Segment Open
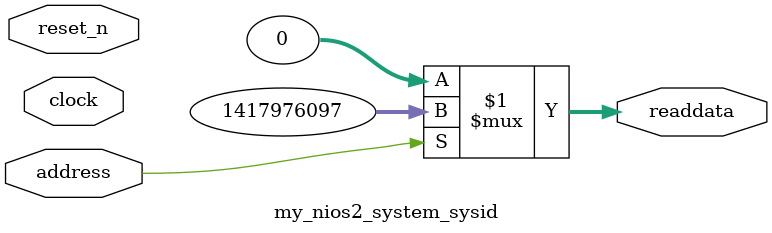
<source format=v>

`timescale 1ns / 1ps
// synthesis translate_on

// turn off superfluous verilog processor warnings 
// altera message_level Level1 
// altera message_off 10034 10035 10036 10037 10230 10240 10030 

module my_nios2_system_sysid (
               // inputs:
                address,
                clock,
                reset_n,

               // outputs:
                readdata
             )
;

  output  [ 31: 0] readdata;
  input            address;
  input            clock;
  input            reset_n;

  wire    [ 31: 0] readdata;
  //control_slave, which is an e_avalon_slave
  assign readdata = address ? 1417976097 : 0;

endmodule




</source>
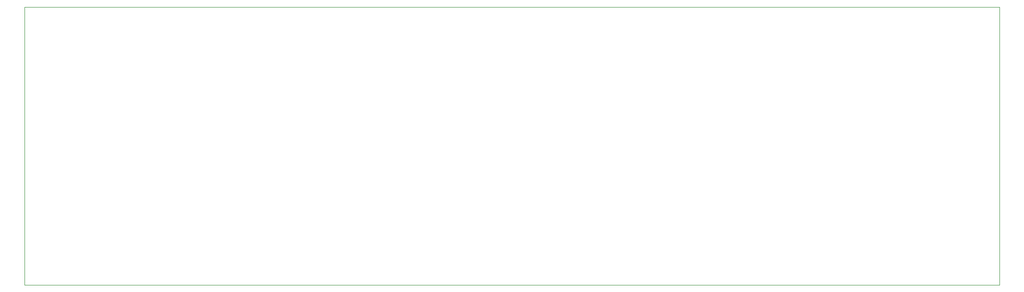
<source format=gbr>
%TF.GenerationSoftware,KiCad,Pcbnew,8.0.9-8.0.9-0~ubuntu22.04.1*%
%TF.CreationDate,2025-03-11T21:02:45+03:00*%
%TF.ProjectId,test,74657374-2e6b-4696-9361-645f70636258,rev?*%
%TF.SameCoordinates,Original*%
%TF.FileFunction,Profile,NP*%
%FSLAX46Y46*%
G04 Gerber Fmt 4.6, Leading zero omitted, Abs format (unit mm)*
G04 Created by KiCad (PCBNEW 8.0.9-8.0.9-0~ubuntu22.04.1) date 2025-03-11 21:02:45*
%MOMM*%
%LPD*%
G01*
G04 APERTURE LIST*
%TA.AperFunction,Profile*%
%ADD10C,0.050000*%
%TD*%
G04 APERTURE END LIST*
D10*
X21000000Y-65500000D02*
X196000000Y-65500000D01*
X196000000Y-115500000D01*
X21000000Y-115500000D01*
X21000000Y-65500000D01*
M02*

</source>
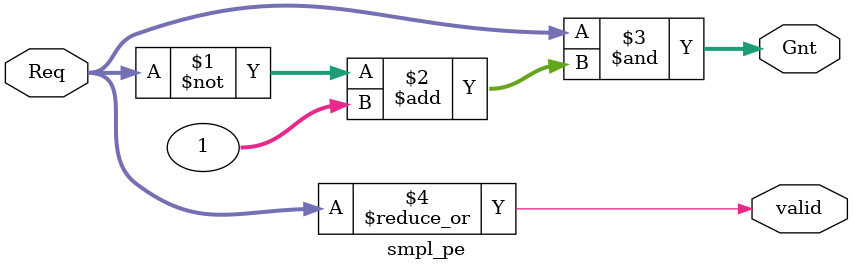
<source format=v>
module smpl_pe #(
  parameter WIDTH = 512
)(
    input              [WIDTH-1: 0]        Req                        ,
    output             [WIDTH-1: 0]        Gnt                        ,
    output                              valid                       
);
    assign Gnt = Req & (~Req + 1);
    assign valid = |Req;
                                                                   
endmodule

</source>
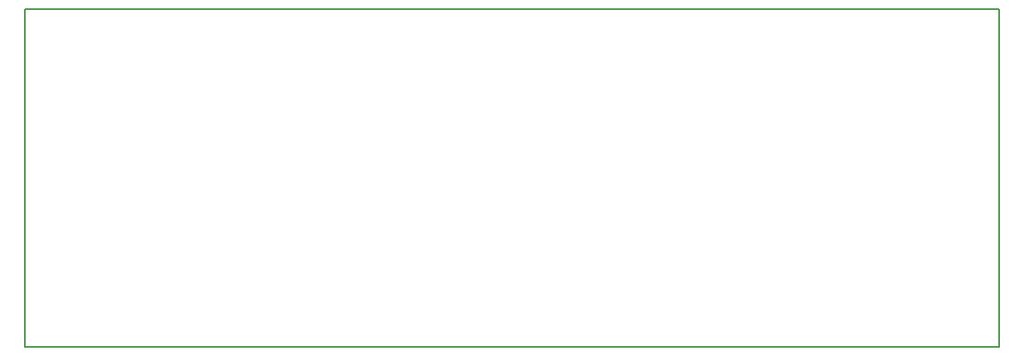
<source format=gbr>
G04 #@! TF.GenerationSoftware,KiCad,Pcbnew,(5.0.1)-rc2*
G04 #@! TF.CreationDate,2020-12-06T20:15:16+01:00*
G04 #@! TF.ProjectId,A600_ACCEL_RAM,413630305F414343454C5F52414D2E6B,rev?*
G04 #@! TF.SameCoordinates,Original*
G04 #@! TF.FileFunction,Profile,NP*
%FSLAX46Y46*%
G04 Gerber Fmt 4.6, Leading zero omitted, Abs format (unit mm)*
G04 Created by KiCad (PCBNEW (5.0.1)-rc2) date 06/12/2020 20:15:16*
%MOMM*%
%LPD*%
G01*
G04 APERTURE LIST*
%ADD10C,0.150000*%
G04 APERTURE END LIST*
D10*
X123952000Y-92710000D02*
X24511000Y-92710000D01*
X123952000Y-127254000D02*
X123952000Y-92710000D01*
X24511000Y-127254000D02*
X123952000Y-127254000D01*
X24511000Y-92710000D02*
X24511000Y-127254000D01*
M02*

</source>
Segment Closed
Exercise description. Leaving every picture out, repeat each line of the material exactly.

Answer section.
<source format=v>

`timescale 1ns / 1ps
// synthesis translate_on

// turn off superfluous verilog processor warnings 
// altera message_level Level1 
// altera message_off 10034 10035 10036 10037 10230 10240 10030 

module my_nios2_system_sysid (
               // inputs:
                address,
                clock,
                reset_n,

               // outputs:
                readdata
             )
;

  output  [ 31: 0] readdata;
  input            address;
  input            clock;
  input            reset_n;

  wire    [ 31: 0] readdata;
  //control_slave, which is an e_avalon_slave
  assign readdata = address ? 1417976097 : 0;

endmodule




</source>
<source format=gbr>
%TF.GenerationSoftware,KiCad,Pcbnew,8.0.9-8.0.9-0~ubuntu22.04.1*%
%TF.CreationDate,2025-03-11T21:02:45+03:00*%
%TF.ProjectId,test,74657374-2e6b-4696-9361-645f70636258,rev?*%
%TF.SameCoordinates,Original*%
%TF.FileFunction,Profile,NP*%
%FSLAX46Y46*%
G04 Gerber Fmt 4.6, Leading zero omitted, Abs format (unit mm)*
G04 Created by KiCad (PCBNEW 8.0.9-8.0.9-0~ubuntu22.04.1) date 2025-03-11 21:02:45*
%MOMM*%
%LPD*%
G01*
G04 APERTURE LIST*
%TA.AperFunction,Profile*%
%ADD10C,0.050000*%
%TD*%
G04 APERTURE END LIST*
D10*
X21000000Y-65500000D02*
X196000000Y-65500000D01*
X196000000Y-115500000D01*
X21000000Y-115500000D01*
X21000000Y-65500000D01*
M02*

</source>
<source format=v>
module smpl_pe #(
  parameter WIDTH = 512
)(
    input              [WIDTH-1: 0]        Req                        ,
    output             [WIDTH-1: 0]        Gnt                        ,
    output                              valid                       
);
    assign Gnt = Req & (~Req + 1);
    assign valid = |Req;
                                                                   
endmodule

</source>
<source format=gbr>
G04 #@! TF.GenerationSoftware,KiCad,Pcbnew,(5.0.1)-rc2*
G04 #@! TF.CreationDate,2020-12-06T20:15:16+01:00*
G04 #@! TF.ProjectId,A600_ACCEL_RAM,413630305F414343454C5F52414D2E6B,rev?*
G04 #@! TF.SameCoordinates,Original*
G04 #@! TF.FileFunction,Profile,NP*
%FSLAX46Y46*%
G04 Gerber Fmt 4.6, Leading zero omitted, Abs format (unit mm)*
G04 Created by KiCad (PCBNEW (5.0.1)-rc2) date 06/12/2020 20:15:16*
%MOMM*%
%LPD*%
G01*
G04 APERTURE LIST*
%ADD10C,0.150000*%
G04 APERTURE END LIST*
D10*
X123952000Y-92710000D02*
X24511000Y-92710000D01*
X123952000Y-127254000D02*
X123952000Y-92710000D01*
X24511000Y-127254000D02*
X123952000Y-127254000D01*
X24511000Y-92710000D02*
X24511000Y-127254000D01*
M02*

</source>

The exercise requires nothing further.